### How to complete this task:
Search the listing below for the word "well", and copy every line in which it turns up.

### Data supplied:
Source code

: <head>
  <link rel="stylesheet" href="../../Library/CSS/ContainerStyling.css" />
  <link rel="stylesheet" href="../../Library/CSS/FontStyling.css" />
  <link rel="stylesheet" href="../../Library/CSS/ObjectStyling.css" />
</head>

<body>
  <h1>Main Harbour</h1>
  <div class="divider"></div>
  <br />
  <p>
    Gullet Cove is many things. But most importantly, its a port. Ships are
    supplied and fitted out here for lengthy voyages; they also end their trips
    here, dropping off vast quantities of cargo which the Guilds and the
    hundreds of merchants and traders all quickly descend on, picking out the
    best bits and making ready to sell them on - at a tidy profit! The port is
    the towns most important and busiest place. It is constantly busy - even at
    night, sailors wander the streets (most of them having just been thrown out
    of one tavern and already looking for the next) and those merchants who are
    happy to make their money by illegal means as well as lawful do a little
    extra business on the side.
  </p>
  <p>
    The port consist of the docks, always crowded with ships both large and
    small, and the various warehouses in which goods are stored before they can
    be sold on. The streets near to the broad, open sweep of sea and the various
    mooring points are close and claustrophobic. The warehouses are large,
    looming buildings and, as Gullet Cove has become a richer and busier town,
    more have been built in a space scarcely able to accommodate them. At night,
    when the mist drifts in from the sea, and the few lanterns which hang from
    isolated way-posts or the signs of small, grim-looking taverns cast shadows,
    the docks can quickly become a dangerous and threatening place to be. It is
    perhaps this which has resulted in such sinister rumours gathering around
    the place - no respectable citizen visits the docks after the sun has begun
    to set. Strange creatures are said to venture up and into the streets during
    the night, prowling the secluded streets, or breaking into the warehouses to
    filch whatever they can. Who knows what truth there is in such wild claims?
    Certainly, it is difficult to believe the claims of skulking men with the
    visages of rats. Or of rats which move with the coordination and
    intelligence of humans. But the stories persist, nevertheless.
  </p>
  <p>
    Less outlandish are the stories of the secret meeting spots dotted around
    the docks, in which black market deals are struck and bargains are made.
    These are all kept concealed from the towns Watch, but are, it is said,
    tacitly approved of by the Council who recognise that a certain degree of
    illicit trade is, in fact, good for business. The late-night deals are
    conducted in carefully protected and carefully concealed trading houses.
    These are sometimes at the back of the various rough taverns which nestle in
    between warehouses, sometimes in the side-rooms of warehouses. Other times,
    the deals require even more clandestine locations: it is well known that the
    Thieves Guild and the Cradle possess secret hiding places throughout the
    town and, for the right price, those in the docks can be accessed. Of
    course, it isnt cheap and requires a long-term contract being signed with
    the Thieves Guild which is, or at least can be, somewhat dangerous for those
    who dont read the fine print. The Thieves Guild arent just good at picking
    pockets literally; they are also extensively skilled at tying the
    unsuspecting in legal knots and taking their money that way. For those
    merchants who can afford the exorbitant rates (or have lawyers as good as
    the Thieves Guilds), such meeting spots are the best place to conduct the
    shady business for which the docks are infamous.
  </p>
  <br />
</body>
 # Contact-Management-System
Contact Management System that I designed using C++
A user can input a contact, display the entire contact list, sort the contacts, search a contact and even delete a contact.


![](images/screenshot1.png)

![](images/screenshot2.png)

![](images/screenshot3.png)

### Result for this exercise:
    happy to make their money by illegal means as well as lawful do a little
    the deals require even more clandestine locations: it is well known that the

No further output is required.